After a bit of time, they restart WCC without changing anything in WCC. The job collection count in WCC starts going down, from 160,000, it goes back all the way to 30,000. It does not seem to go back as much from that point onwards
WCC 11.4.7/12.x when working with Autosys, it issues chunked data collection from autosys, 30k records in each chunk.
When it needs to next 30k records but, for some reason autosys gives less than 30k records, WCC sees that as a potential change in the jobs between WCC and Autosys. It deletes all the rest of the records except the last obtained 30k chunk.
This was seen in situations where autosys database has same job, but with multiple is_active=1 records and are also the latest job version (is_currver=1) in the ujo_job table. Normally for a given job, only one record in ujo_job table exists, where is_active=1.
Release : 12.0
Solution there is to ensure only one is_active=1 record exists for a given job.
Below type of query can be used to understand what jobid records in ujo_job having multiple is_active=1 and is_currver=1 records.
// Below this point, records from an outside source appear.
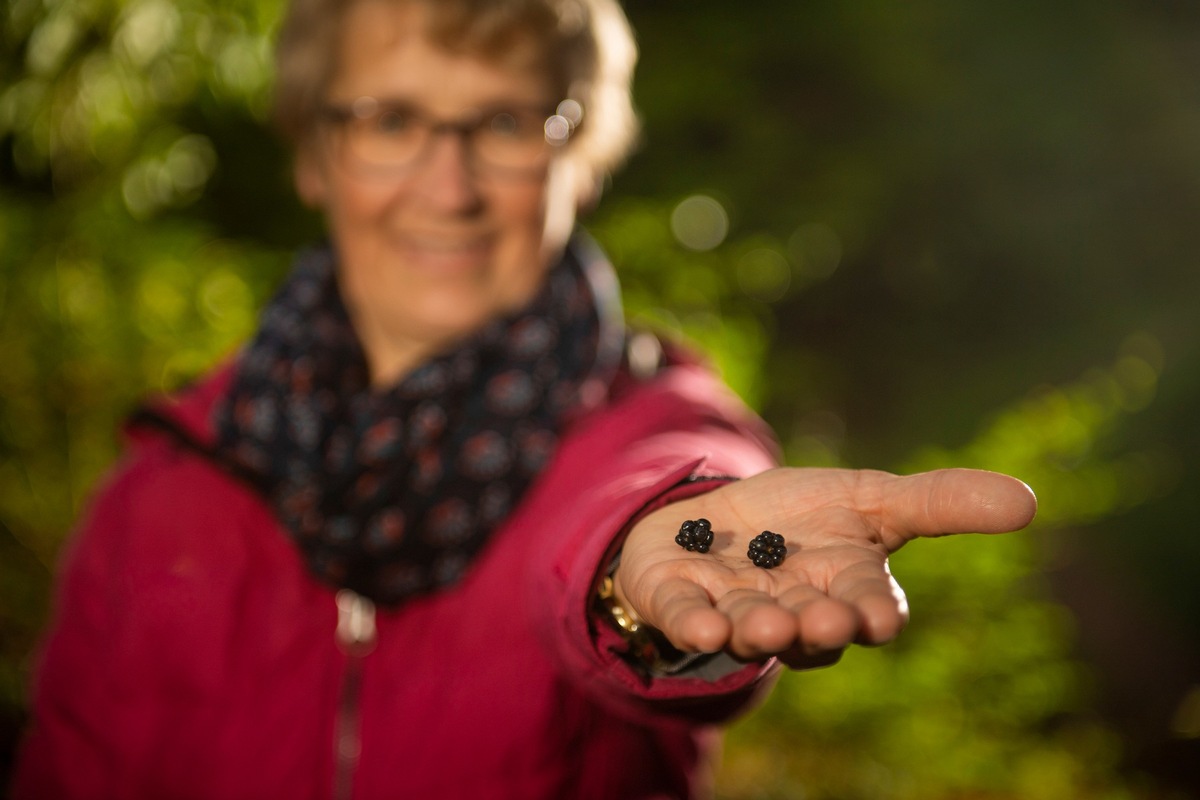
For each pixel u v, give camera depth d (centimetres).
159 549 92
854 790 196
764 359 313
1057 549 285
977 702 204
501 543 89
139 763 90
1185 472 303
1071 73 355
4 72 186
SELECT joid, COUNT(*) FROM ujo_job
WHERE joid>0 AND is_active=1 AND is_currver=1 AND
COALESCE(job_name,' ') LIKE '%' GROUP BY joid HAVING COUNT(*) > 1;
Work with Broadcom support team to get appropriate records fixed (usually older job version record is set with is_active=0 and a commit is issued).
After all such duplicate records are fixed, do a fresh collection from WCC (wcc_monitor -u user -p password -d ALL) and now restart of WCC should not cause any deletion of job collections.